There are times when I feel worthless and uninteresting, and I hate that.
Its frustrating that men (in general) don't always understand women or how to help us or communicate with us. Must women teach men how to do things the way we want them to go, or should we simply be less dramatic and straight and to the point? I like to think that I'm fairly drama-free, but I do know that I can be a bit of a diva sometimes. It also seems to be that the drama comes along with these emotional roller coaster moments - coincidence, or do I simply think too much? I've been a classic over-thinker with things in my life, and probably spend too much brain power on insignificant things that just don't matter in the grand scheme of life. Probably. . . .
One of the worst feelings is the feeling of doubt and insecurity. Not knowing what to do or say, or how to handle something. People say go with your instinct - but what if your instinct is wrong? When I'm emotional or my feelings have been hurt or my pride damaged, my instinct is to clam up, not speak and expect other people to know the right thing to do or say. I know that this is not helpful, but that is my instinct. For example, when I have a tiff with my boy-friend I do the "girl" thing and get an attitude and expect him to know what's wrong with me. And its not until after this damage has already been done (by me) do I think about explaining my thoughts or expressing my concerns about the situation. Why do I do this?

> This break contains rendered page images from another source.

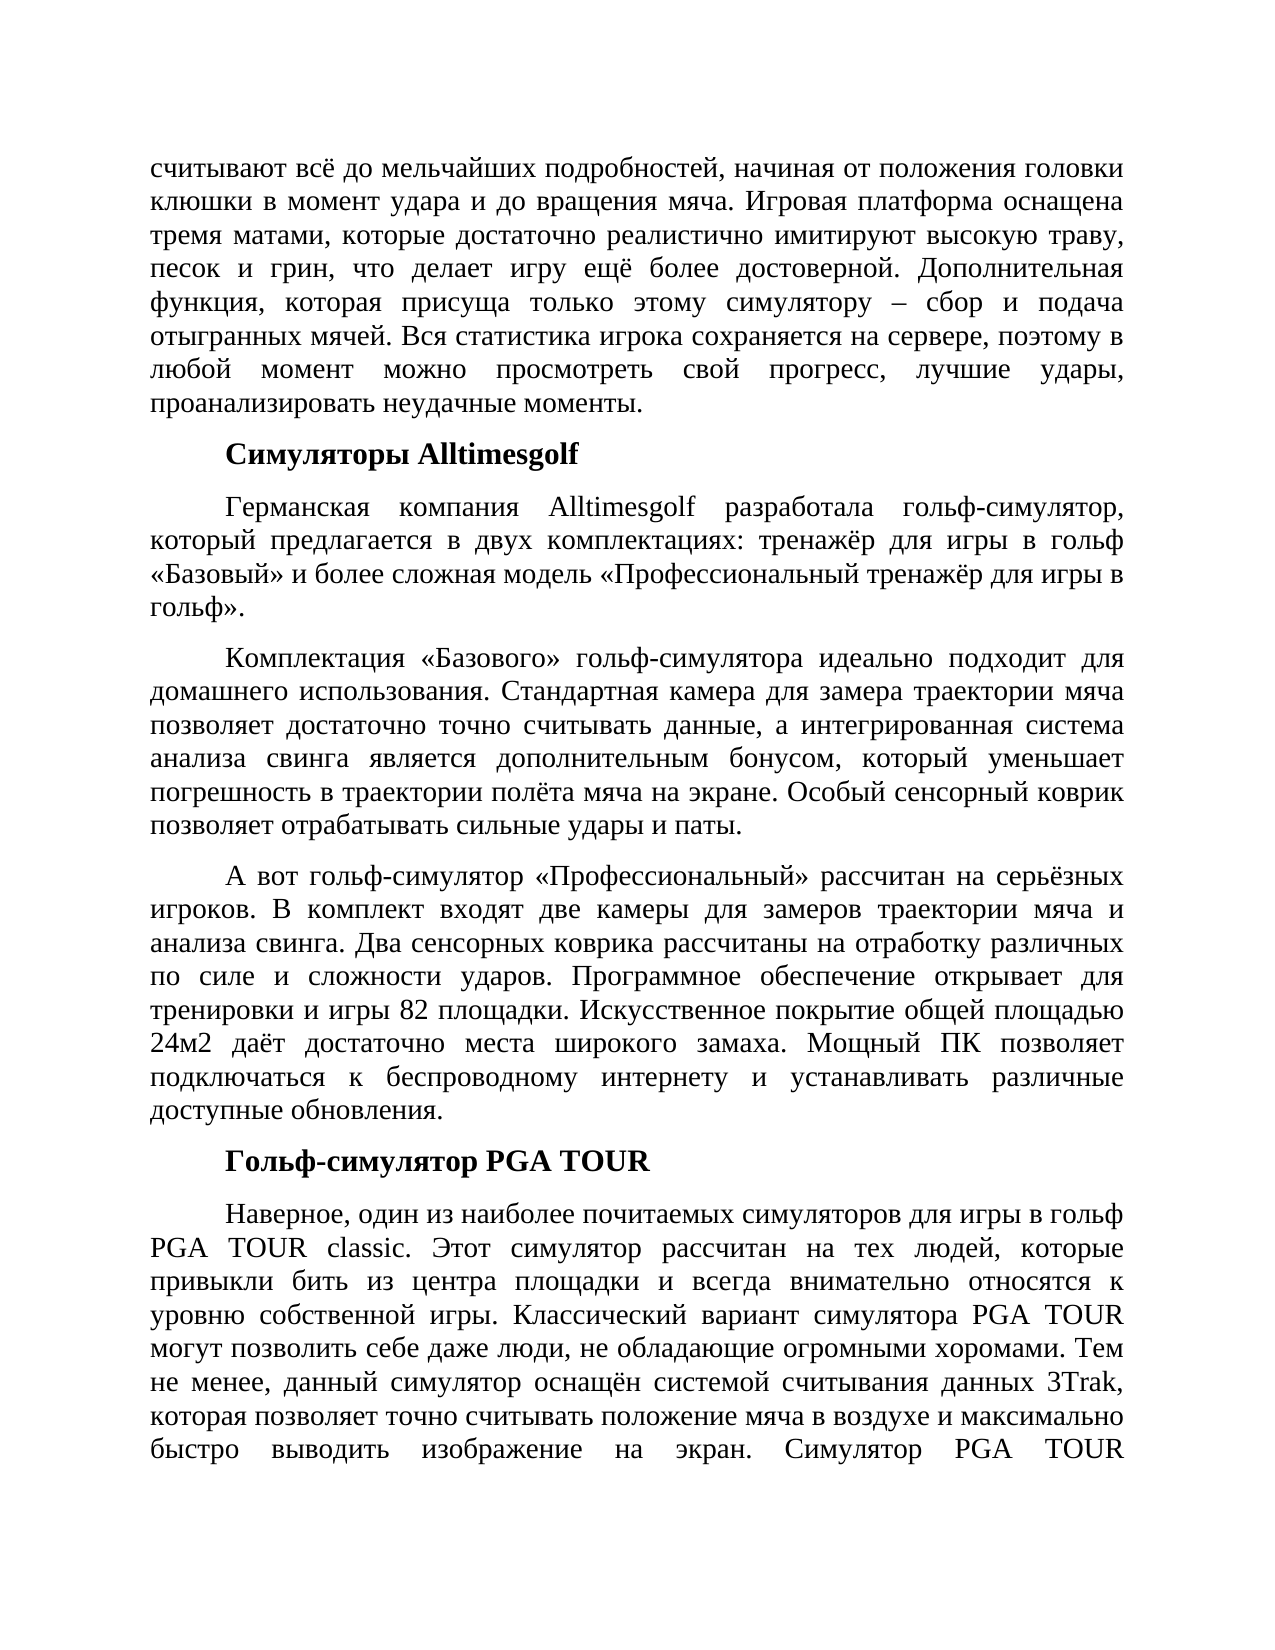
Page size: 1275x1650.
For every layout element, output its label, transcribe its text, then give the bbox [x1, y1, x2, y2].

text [150, 150, 1125, 418]
subtitle Симуляторы Alltimesgolf [150, 435, 1125, 471]
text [150, 1196, 1125, 1465]
text Комплектация «Базового» гольф-симулятора идеально подходит для домашнего использования. Стандартная камера для замера траектории мяча позволяет достаточно точно считывать данные, а интегрированная система анализа свинга является дополнительным бонусом, который уменьшает погрешность в траектории полёта мяча на экране. Особый сенсорный коврик позволяет отрабатывать сильные удары и паты. [150, 640, 1125, 841]
text Германская компания Alltimesgolf разработала гольф-симулятор, который предлагается в двух комплектациях: тренажёр для игры в гольф «Базовый» и более сложная модель «Профессиональный тренажёр для игры в гольф». [150, 489, 1125, 623]
text А вот гольф-симулятор «Профессиональный» рассчитан на серьёзных игроков. В комплект входят две камеры для замеров траектории мяча и анализа свинга. Два сенсорных коврика рассчитаны на отработку различных по силе и сложности ударов. Программное обеспечение открывает для тренировки и игры 82 площадки. Искусственное покрытие общей площадью 24м2 даёт достаточно места широкого замаха. Мощный ПК позволяет подключаться к беспроводному интернету и устанавливать различные доступные обновления. [150, 858, 1125, 1126]
subtitle Гольф-симулятор PGA TOUR [150, 1143, 1125, 1178]
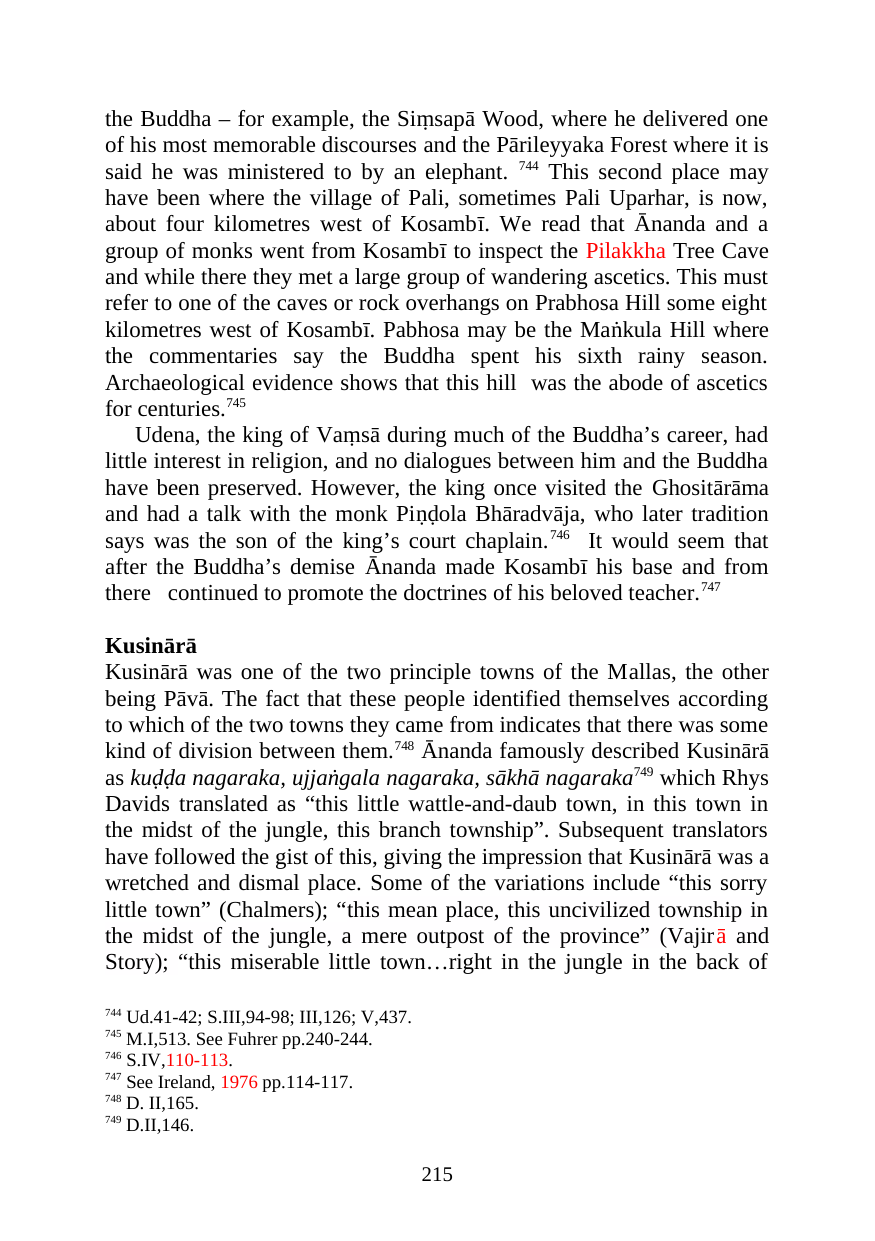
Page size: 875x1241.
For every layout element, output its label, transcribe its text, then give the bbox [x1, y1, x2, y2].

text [105, 105, 769, 421]
text Kusinārā was one of the two principle towns of the Mallas, the other being Pāvā. The fact that these people identified themselves according to which of the two towns they came from indicates that there was some kind of division between them. Ānanda famously described Kusinārā as kuḍḍa nagaraka, ujjaṅgala nagaraka, sākhā nagaraka which Rhys Davids translated as “this little wattle-and-daub town, in this town in the midst of the jungle, this branch township”. Subsequent translators have followed the gist of this, giving the impression that Kusinārā was a wretched and dismal place. Some of the variations include “this sorry little town” (Chalmers); “this mean place, this uncivilized township in the midst of the jungle, a mere outpost of the province” (Vajirā and Story); “this miserable little town…right in the jungle in the back of beyond” (Walsh); “this small town, this barren town, this branch town” (Anandajoti); and “a little hamlet, a jungle hamlet, a branch hamlet” (Sujāto). These last two translations follow the wording of the Pali more closely than the others. [105, 658, 769, 922]
text Udena, the king of Vaṃsā during much of the Buddha’s career, had little interest in religion, and no dialogues between him and the Buddha have been preserved. However, the king once visited the Ghositārāma and had a talk with the monk Piṇḍola Bhāradvāja, who later tradition says was the son of the king’s court chaplain. It would seem that after the Buddha’s demise Ānanda made Kosambī his base and from there continued to promote the doctrines of his beloved teacher. [105, 421, 769, 606]
text Kusinārā [185, 632, 769, 658]
text Kusinārā was one of the two principle towns of the Mallas, the other being Pāvā. The fact that these people identified themselves according to which of the two towns they came from indicates that there was some kind of division between them. Ānanda famously described Kusinārā as kuḍḍa nagaraka, ujjaṅgala nagaraka, sākhā nagaraka which Rhys Davids translated as “this little wattle-and-daub town, in this town in the midst of the jungle, this branch township”. Subsequent translators have followed the gist of this, giving the impression that Kusinārā was a wretched and dismal place. Some of the variations include “this sorry little town” (Chalmers); “this mean place, this uncivilized township in the midst of the jungle, a mere outpost of the province” (Vajirā and Story); “this miserable little town…right in the jungle in the back of beyond” (Walsh); “this small town, this barren town, this branch town” (Anandajoti); and “a little hamlet, a jungle hamlet, a branch hamlet” (Sujāto). These last two translations follow the wording of the Pali more closely than the others. [178, 922, 769, 975]
text Kusinārā [164, 632, 175, 658]
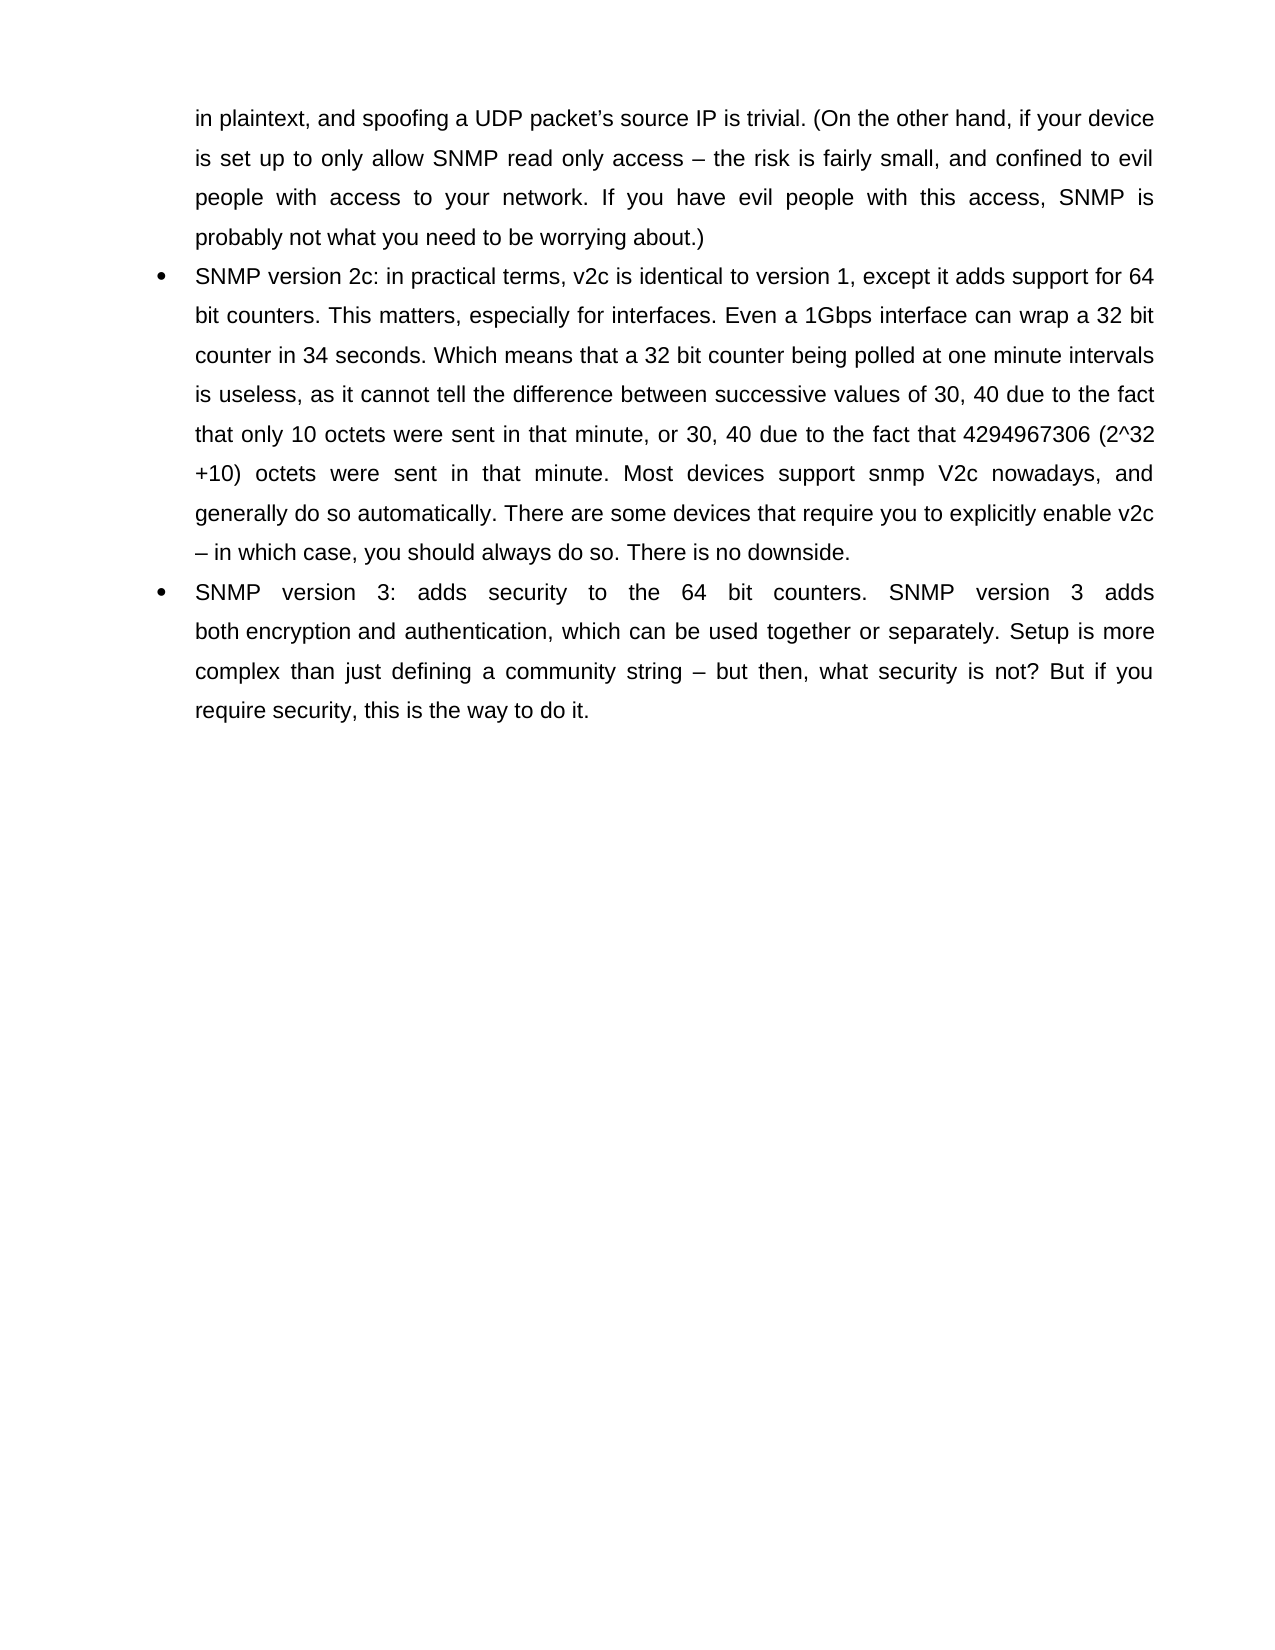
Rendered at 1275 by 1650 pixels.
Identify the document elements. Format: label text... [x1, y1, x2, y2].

Now I pose this question to myself: Can I change the way I handle these sensitive situations? Surely I can learn from my past and, like learning to deal with my maturing emotions, learn how to stop myself from being this immature person. Thinking about it over and over and over again (classic over-thinker), I tell myself that with a mature outlook, and of course, with the Lord's strength, wisdom and guidance, I know that I can eventually, and maybe even bit by bit, break this pattern I've hated about myself for so long.